* **Your goal**
For the string "Right", find every matching line in the records and copy it.

* **Excerpted data**
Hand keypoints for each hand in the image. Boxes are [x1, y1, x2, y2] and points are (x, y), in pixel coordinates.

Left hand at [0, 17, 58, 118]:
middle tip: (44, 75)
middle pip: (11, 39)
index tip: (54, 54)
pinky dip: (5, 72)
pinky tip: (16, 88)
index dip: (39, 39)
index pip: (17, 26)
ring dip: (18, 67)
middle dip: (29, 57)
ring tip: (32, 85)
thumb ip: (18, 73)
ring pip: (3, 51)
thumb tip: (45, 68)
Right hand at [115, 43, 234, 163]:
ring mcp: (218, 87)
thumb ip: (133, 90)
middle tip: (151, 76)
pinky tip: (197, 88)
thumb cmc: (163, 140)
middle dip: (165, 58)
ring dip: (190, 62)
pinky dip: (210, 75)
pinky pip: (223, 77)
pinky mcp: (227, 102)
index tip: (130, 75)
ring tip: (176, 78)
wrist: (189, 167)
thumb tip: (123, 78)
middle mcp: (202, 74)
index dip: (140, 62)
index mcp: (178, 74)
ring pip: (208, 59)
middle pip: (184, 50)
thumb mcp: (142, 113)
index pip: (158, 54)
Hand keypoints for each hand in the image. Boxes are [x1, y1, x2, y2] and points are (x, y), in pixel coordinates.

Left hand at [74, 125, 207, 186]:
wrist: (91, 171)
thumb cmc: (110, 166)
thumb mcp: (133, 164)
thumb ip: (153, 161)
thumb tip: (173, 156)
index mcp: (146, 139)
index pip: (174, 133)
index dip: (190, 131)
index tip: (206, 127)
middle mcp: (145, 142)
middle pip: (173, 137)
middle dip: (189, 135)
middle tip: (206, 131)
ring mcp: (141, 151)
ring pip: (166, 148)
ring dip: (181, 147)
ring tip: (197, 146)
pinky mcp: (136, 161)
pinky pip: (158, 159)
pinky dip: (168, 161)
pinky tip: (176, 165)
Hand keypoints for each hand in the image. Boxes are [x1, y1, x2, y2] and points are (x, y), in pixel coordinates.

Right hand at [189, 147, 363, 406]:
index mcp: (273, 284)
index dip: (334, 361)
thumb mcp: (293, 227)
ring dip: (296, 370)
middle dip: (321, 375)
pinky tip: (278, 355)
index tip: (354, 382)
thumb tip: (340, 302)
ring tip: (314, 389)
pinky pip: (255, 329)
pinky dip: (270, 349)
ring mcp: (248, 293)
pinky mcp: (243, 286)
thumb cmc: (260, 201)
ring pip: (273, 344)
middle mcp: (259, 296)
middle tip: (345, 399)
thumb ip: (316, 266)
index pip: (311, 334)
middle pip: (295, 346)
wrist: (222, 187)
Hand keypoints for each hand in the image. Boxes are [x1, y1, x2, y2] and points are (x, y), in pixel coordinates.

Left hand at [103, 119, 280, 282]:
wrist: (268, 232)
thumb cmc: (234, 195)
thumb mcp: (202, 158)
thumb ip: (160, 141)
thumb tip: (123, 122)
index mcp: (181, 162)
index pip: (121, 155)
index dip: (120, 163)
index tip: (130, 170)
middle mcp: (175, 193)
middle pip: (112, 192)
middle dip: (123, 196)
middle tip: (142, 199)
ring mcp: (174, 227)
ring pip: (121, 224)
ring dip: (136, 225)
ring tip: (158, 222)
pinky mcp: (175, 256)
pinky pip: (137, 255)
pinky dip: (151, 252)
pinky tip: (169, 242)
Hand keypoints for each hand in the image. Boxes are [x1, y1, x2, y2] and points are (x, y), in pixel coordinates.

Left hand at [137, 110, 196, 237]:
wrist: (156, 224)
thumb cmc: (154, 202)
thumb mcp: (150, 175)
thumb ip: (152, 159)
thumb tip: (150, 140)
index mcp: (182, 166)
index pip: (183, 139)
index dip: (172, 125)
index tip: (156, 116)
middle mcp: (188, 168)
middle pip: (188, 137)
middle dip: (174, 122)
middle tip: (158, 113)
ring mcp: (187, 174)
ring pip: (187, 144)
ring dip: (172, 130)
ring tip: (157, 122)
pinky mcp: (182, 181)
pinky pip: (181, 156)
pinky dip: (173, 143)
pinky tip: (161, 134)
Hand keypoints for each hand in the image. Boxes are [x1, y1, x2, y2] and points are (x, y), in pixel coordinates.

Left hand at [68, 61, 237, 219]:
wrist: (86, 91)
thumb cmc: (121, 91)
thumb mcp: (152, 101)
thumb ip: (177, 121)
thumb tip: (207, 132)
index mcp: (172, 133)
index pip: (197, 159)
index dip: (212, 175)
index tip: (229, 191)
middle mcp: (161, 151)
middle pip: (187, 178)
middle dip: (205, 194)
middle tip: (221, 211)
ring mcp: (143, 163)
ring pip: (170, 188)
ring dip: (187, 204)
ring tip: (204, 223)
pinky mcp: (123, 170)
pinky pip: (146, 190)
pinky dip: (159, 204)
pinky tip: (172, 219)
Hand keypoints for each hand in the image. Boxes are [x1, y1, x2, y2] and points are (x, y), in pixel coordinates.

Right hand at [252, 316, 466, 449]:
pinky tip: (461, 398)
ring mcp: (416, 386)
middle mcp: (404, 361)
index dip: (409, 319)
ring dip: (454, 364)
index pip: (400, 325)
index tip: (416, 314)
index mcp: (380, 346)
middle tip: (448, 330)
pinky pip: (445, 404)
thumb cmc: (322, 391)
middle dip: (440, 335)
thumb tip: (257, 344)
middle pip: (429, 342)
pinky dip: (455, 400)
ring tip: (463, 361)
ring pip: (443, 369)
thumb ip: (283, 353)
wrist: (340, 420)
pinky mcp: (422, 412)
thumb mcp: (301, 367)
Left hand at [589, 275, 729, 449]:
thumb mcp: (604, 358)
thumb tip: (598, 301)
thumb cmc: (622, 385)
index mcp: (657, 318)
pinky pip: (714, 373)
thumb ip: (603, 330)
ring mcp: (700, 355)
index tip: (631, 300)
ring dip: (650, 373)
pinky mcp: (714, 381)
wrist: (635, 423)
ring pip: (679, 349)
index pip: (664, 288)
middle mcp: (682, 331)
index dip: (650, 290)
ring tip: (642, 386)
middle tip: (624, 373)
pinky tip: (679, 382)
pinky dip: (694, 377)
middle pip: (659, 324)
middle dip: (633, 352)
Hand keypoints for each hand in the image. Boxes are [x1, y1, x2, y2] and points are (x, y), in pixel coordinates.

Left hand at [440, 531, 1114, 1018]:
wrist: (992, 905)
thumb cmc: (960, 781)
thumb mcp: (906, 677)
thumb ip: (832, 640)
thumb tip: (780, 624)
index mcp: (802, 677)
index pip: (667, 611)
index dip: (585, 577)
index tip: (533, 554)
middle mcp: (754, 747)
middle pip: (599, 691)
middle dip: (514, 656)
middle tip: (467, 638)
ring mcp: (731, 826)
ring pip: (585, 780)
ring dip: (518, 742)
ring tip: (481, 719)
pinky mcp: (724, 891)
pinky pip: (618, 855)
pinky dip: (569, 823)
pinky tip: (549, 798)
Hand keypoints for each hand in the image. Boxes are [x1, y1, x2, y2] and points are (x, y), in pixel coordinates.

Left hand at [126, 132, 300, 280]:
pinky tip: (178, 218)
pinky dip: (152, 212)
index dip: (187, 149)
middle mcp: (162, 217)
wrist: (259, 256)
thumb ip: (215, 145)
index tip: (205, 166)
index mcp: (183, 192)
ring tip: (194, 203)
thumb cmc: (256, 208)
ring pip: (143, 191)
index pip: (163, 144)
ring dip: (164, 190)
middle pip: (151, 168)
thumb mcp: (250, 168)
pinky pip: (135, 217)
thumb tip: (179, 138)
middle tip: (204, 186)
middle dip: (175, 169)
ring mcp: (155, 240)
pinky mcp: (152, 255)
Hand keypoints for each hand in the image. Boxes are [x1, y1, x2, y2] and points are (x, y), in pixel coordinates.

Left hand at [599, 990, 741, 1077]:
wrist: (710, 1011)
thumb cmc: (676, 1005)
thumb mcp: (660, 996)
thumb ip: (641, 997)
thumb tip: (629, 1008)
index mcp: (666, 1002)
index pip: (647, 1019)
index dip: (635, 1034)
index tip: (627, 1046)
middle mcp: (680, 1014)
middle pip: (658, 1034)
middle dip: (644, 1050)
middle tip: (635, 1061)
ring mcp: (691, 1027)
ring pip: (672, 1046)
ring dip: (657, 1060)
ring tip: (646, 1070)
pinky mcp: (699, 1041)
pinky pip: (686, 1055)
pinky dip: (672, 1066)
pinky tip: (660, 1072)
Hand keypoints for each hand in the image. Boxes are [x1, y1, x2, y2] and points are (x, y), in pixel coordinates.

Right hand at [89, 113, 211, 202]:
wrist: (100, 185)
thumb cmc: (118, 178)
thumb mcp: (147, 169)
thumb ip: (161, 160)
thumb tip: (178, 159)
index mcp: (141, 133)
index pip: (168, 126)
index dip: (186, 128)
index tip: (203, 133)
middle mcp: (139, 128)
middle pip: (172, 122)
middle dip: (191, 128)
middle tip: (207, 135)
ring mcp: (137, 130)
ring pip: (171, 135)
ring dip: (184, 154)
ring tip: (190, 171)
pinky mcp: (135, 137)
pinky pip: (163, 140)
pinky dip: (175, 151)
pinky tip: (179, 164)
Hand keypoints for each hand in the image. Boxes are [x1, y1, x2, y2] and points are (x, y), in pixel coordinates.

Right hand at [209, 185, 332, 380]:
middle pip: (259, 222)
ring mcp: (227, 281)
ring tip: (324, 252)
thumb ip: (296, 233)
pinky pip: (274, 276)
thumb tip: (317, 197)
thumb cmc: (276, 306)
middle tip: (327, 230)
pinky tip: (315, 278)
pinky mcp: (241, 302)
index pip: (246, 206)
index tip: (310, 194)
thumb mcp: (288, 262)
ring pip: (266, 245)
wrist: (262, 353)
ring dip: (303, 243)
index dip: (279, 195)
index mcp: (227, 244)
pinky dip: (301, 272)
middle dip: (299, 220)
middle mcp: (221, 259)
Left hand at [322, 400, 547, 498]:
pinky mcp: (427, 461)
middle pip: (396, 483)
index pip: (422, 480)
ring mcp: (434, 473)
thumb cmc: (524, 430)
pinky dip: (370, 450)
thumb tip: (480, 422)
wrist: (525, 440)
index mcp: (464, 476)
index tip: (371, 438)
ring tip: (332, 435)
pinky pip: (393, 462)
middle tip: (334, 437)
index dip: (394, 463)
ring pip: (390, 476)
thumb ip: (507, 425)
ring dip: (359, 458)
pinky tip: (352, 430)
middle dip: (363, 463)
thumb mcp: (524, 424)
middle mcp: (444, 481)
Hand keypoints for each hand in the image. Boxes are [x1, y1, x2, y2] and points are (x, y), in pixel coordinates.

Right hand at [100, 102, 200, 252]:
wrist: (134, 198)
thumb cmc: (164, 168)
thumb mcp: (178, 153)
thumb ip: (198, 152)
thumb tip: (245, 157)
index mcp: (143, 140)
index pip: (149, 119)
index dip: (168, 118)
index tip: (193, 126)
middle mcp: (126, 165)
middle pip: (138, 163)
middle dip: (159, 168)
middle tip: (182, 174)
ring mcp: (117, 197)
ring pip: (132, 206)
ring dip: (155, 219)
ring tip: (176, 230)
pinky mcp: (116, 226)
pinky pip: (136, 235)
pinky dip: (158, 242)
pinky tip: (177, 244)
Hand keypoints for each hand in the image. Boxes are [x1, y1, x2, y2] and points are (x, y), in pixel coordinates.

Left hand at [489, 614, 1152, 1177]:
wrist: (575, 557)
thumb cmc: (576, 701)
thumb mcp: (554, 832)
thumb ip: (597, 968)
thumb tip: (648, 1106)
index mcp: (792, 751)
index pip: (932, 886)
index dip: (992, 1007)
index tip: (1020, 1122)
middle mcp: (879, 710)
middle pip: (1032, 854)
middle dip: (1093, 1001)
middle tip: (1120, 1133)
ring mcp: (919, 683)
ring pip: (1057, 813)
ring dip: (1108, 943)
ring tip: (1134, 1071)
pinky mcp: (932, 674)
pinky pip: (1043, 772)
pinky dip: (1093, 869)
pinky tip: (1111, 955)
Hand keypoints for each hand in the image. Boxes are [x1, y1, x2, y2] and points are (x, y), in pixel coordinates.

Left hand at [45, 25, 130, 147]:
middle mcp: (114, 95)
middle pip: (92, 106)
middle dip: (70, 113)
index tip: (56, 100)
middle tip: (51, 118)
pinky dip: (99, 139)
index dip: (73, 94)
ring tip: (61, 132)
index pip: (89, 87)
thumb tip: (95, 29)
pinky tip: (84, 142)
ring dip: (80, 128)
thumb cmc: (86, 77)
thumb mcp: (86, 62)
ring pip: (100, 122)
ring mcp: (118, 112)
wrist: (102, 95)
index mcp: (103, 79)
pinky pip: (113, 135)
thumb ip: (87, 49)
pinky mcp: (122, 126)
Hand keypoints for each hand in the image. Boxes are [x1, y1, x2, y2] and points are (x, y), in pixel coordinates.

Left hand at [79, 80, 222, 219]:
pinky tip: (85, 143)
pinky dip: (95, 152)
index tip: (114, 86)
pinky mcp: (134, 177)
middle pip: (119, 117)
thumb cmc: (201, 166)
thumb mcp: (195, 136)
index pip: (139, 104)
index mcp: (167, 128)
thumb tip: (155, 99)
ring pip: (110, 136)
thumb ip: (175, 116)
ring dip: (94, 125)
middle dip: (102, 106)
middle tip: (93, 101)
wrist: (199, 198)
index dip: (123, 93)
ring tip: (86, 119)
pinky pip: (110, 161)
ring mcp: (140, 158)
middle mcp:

* **Solution for this task**
Right hand at [115, 43, 234, 163]:
Right hand at [189, 147, 363, 406]:
Right hand at [252, 316, 466, 449]:
Right hand at [89, 113, 211, 202]:
Right hand at [209, 185, 332, 380]:
Right hand at [100, 102, 200, 252]:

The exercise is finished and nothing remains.